Okay, I'm going to ago into a little detail here, but I'll try to keep it simple.
First, we need to talk about light, electrons and color. The visible light we see around us is not the only light there is. Overall, any and all "light" is just a kind of electromagnetic radiation. Electromagnetic radiation is a very very weird and complicated thing. We can talk about it as if it is waves moving through empty space, which seems odd. Waves are usually thought of as moving matter, right? Like a wave in the ocean is made of moving water. A sound wave is made of vibrations moving through matter. It seems counter-intuitive to have a wave that isn't made of moving matter, but that is still what electromagnetic radiation is. Almost. Kinda. It is also made of single (mass-less) particles moving through space called photons.
What does this have to do with electrons? This part is actually pretty simple. Electromagnetic radiation/photons are the "force carrier" that transfers force to and from electrons. When an electron absorbs EM radiation/photons, it moves away from the nucleus of the atom it is "attached" to. (This means that it has gained potential energy, just as though moving an object up off the Earth's surface increases the potential energy. In either case, the forces of electromagnetism or gravity will "want" to pull the object back. The larger the distance for it to move back through, the more potential there is for energy.) When an electron moves back towards a nucleus, it loses energy and gives off a photon.
As for color...well, the particular wavelength of the EM radiation (or energy of the photon) affects the color we see. When we look at the sun, we see a white color. (Please do not go check this by staring at the sun. Yes, the sun will look yellowish around the edges in particular kinds of weather, and kids tend to draw the sun as yellow, but the sun is actually radiating what we think of as white light.) That "white" light is actually the entire visible electromagnetic spectrum: red, orange, yellow, blue, green, indigo, and violet. To see that this is true, all you need is a glass prism that can split the light up into individual colors...or water droplets to do the same thing in the sky, making a rainbow. In any case, the color we see depends on the wavelength or energy of the EM radiation/photons.
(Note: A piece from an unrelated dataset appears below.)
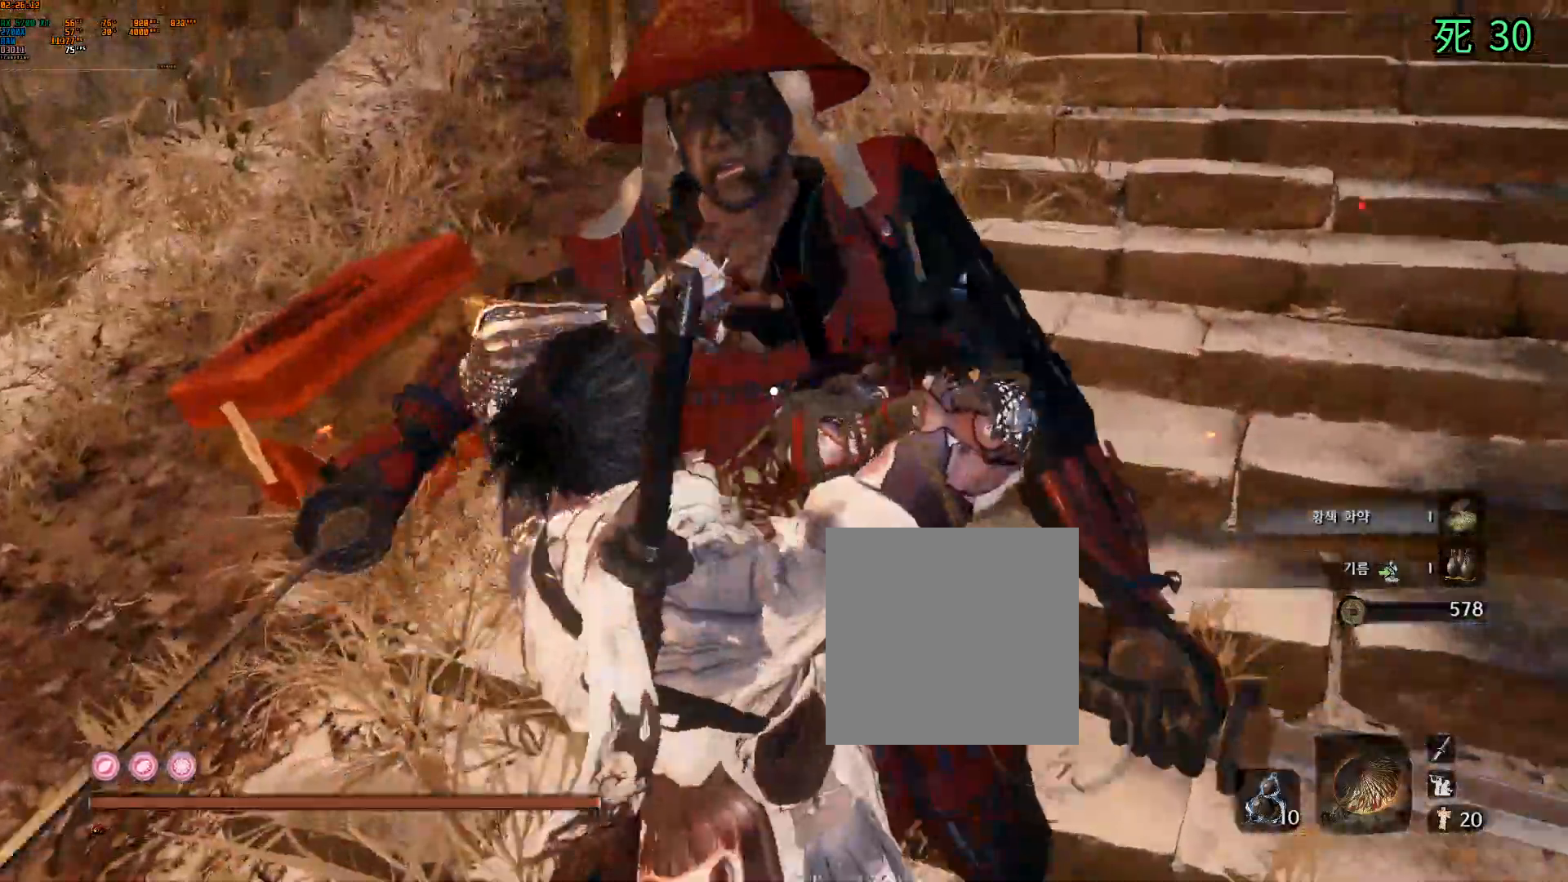
{"dt_ms": 500, "buttons": [], "left_stick": "center"}
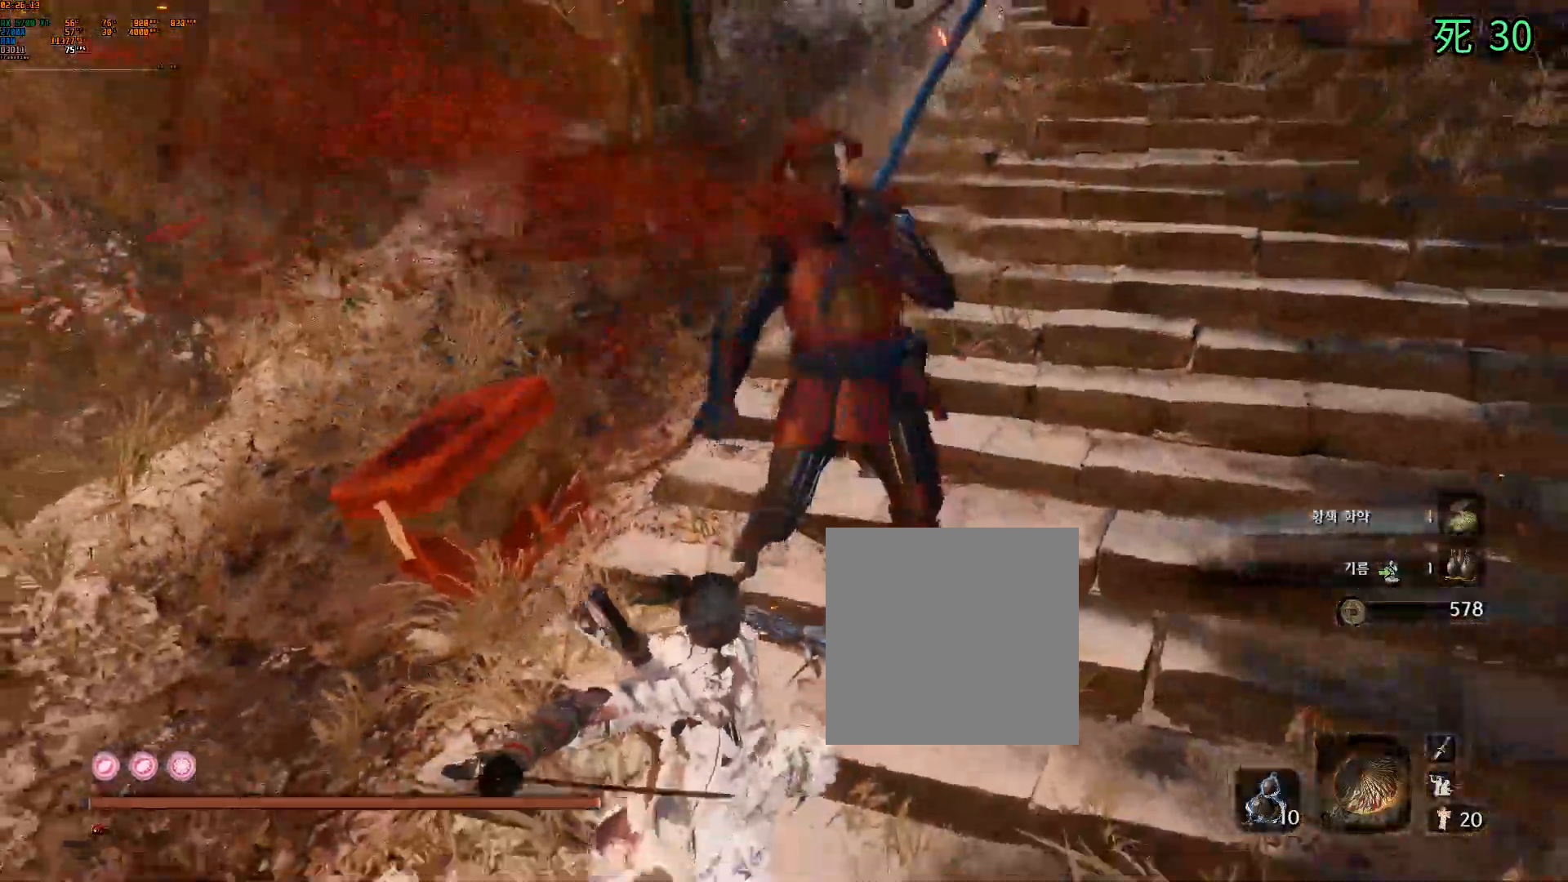
{"dt_ms": 500, "buttons": [], "left_stick": "center", "events": []}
So, now we need to bring all this together to explore what happens when light hits normal everyday objects. When "white" EM radiation (we'll avoid talking about the effects of colored light) hits an object, what happens depends on the structure of the molecules that the substance is made of. You see, the electrons in an atom or molecule can only "live" in certain places, at very specific distances from the various nuclei of the atoms that make up that molecule. When EM radiation/photons "hit" those electrons in the molecule, there are really two options. The first one is that there are electrons in the molecule that could jump to a new position if they absorb the exact amount of energy needed. In that case, parts of the EM radiation wave/some of the photons will get absorbed and disappear. In this case, as the electrons move away from the nuclei in the molecules, the molecules literally expand kinda like a balloon. As they press into the molecules around them as they expand, they start vibrating and jiggling faster, increasing the temperature and heat energy of the substance. The second one is that there aren't electrons that have a place to move to that will allow them to absorb the EM radiation/photons. In the second case, the EM radiation can either get reflected back or pass on through.
So, what does this really look like? Well, white light hits an object. Some of the waves/photons in that light get absorbed and turned into heat energy as electrons move and bounce around. The colors associated with those waves/photons are absorbed. They are gone. The remaining waves/photons are reflected back. THOSE remaining waves/photons are the colors we see when we look at the object. For example:
White light hits an object. That object has electrons that can absorb the wavelengths/photon energies associated with red, orange, yellow, indigo, and violet. The energy of those colors has gone into heating up the object or substance. The remaining colors of blue and green get reflected back, so when we look at it, we see a bluish-green color.
Now we can see what is happening with something black. When white light hits a black object, there are electrons in the molecules that make up that object that can absorb all the waves/photons/colors contained in the white light. All the colors/waves/photons of red, orange, yellow, blue, green, indigo, and violet get absorbed by electrons, which then change positions and cause the temperature to rise. No visible light gets reflected back, so we see the absence of visible light: blackness.
To sum up, black substances have the electrons in the right places to absorb all EM radiation. Everything absorbed gets converted into heat energy. And that is why black objects "absorb" more sunlight and get hotter. The moral of the story? If you want to stay cool on a sunny day, where white colors that will reflect most of the light back without converting it into heat energy.